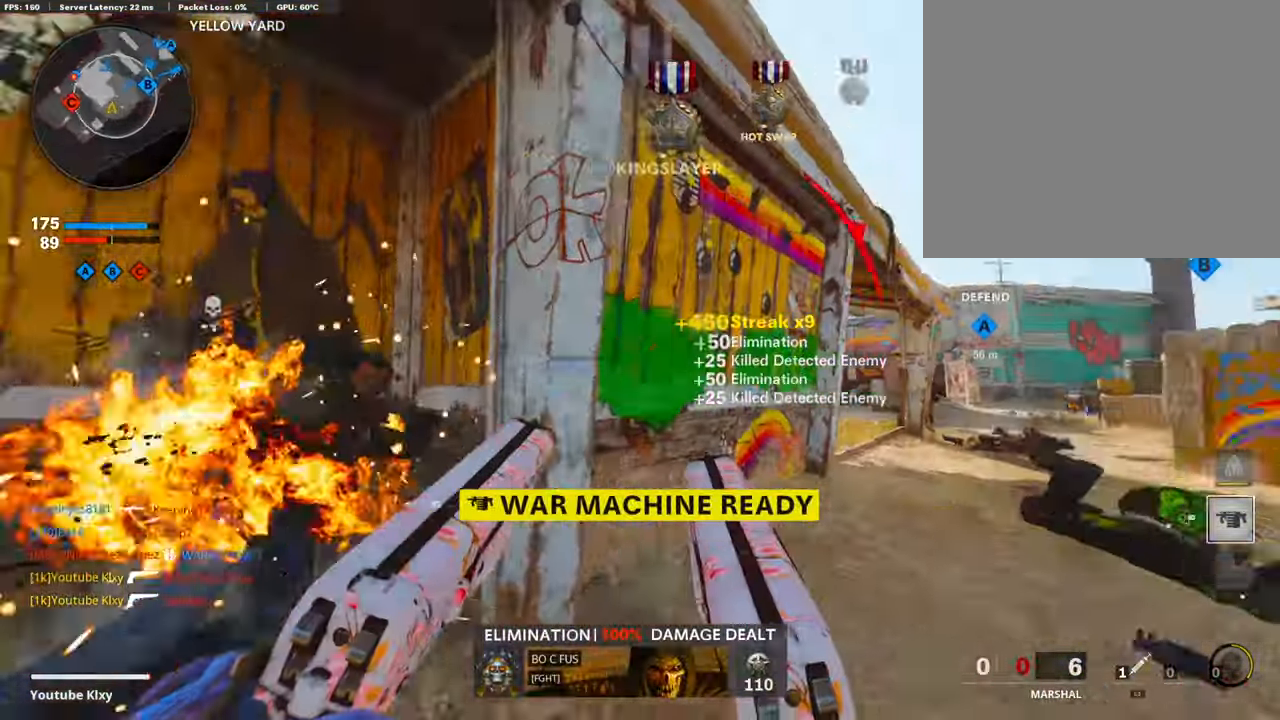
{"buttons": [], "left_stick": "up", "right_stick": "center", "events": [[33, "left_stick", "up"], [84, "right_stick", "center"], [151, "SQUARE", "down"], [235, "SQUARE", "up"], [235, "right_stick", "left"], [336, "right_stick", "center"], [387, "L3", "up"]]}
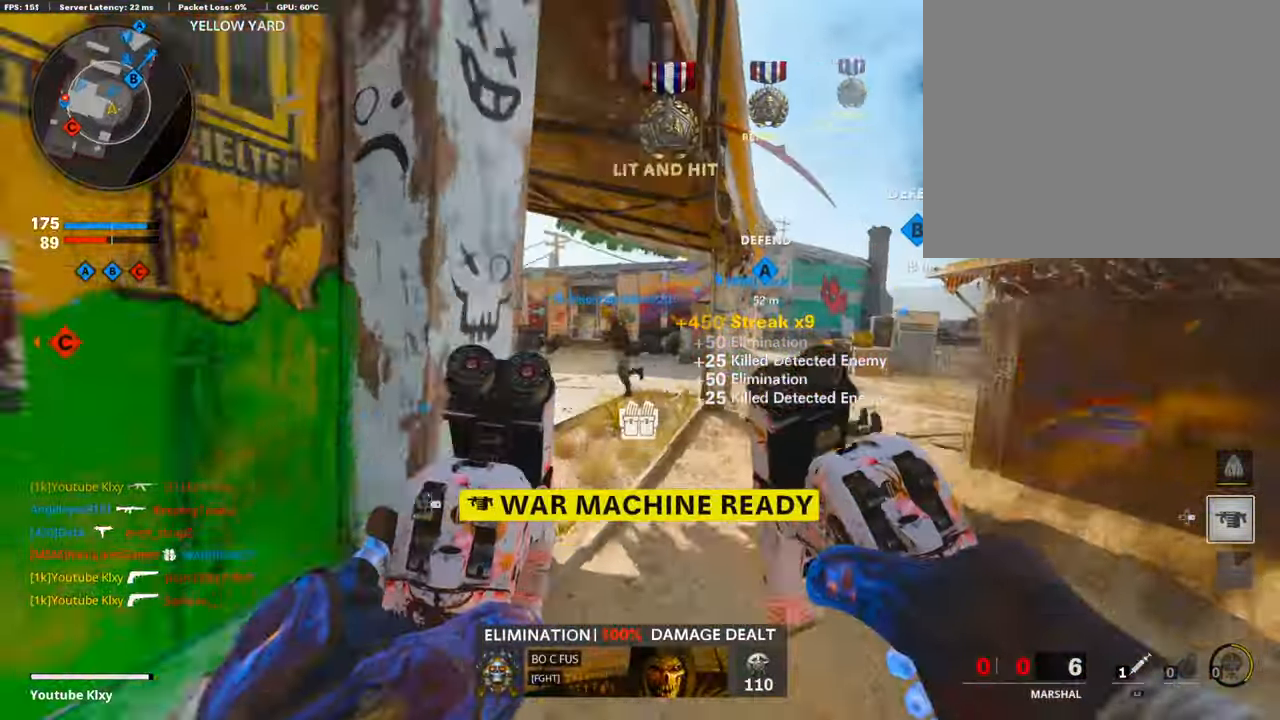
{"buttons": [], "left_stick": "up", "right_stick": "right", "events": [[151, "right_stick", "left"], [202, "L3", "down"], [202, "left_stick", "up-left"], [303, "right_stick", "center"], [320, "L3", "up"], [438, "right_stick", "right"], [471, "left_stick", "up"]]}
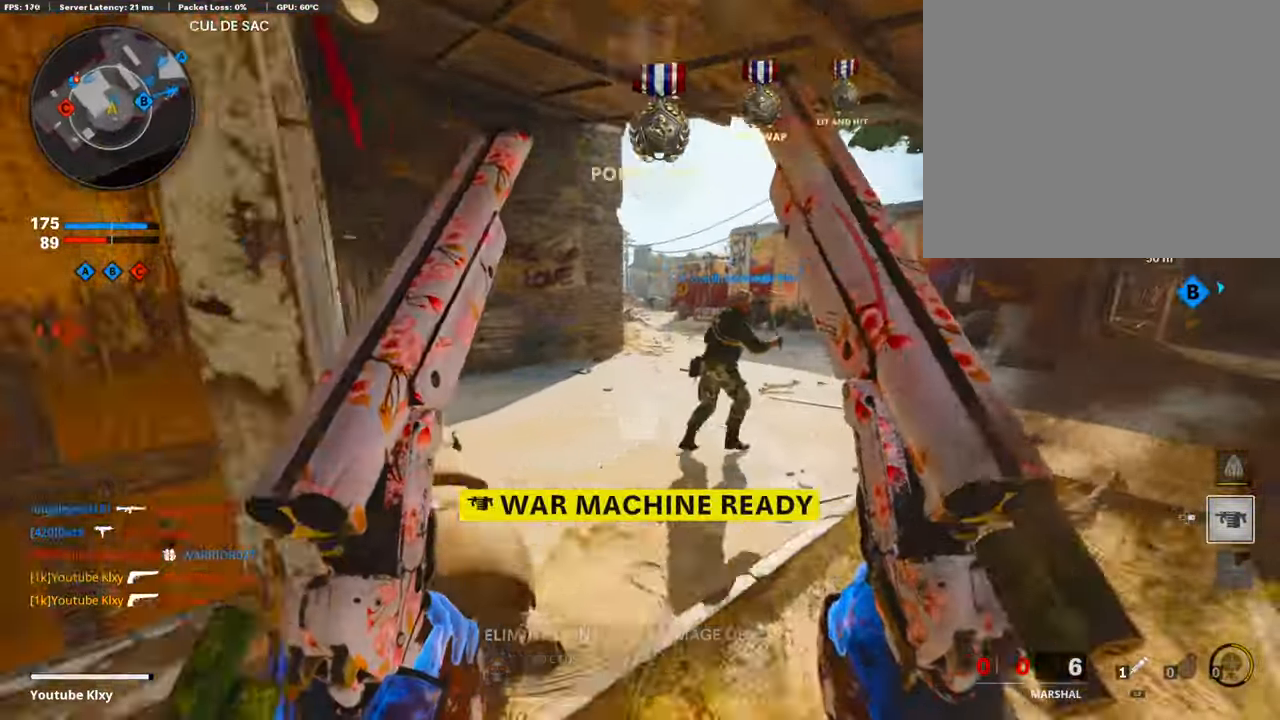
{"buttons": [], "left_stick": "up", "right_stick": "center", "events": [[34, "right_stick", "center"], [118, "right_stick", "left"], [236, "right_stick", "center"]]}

| PROBLEM DESCRIPTION |
Could all the data above be given again exactly, leaving out its images?

| WRITTEN SOLUTION |
{"buttons": [], "left_stick": "up", "right_stick": "center", "events": [[33, "left_stick", "up"], [84, "right_stick", "center"], [151, "SQUARE", "down"], [235, "SQUARE", "up"], [235, "right_stick", "left"], [336, "right_stick", "center"], [387, "L3", "up"]]}
{"buttons": [], "left_stick": "up", "right_stick": "right", "events": [[151, "right_stick", "left"], [202, "L3", "down"], [202, "left_stick", "up-left"], [303, "right_stick", "center"], [320, "L3", "up"], [438, "right_stick", "right"], [471, "left_stick", "up"]]}
{"buttons": [], "left_stick": "up", "right_stick": "center", "events": [[34, "right_stick", "center"], [118, "right_stick", "left"], [236, "right_stick", "center"]]}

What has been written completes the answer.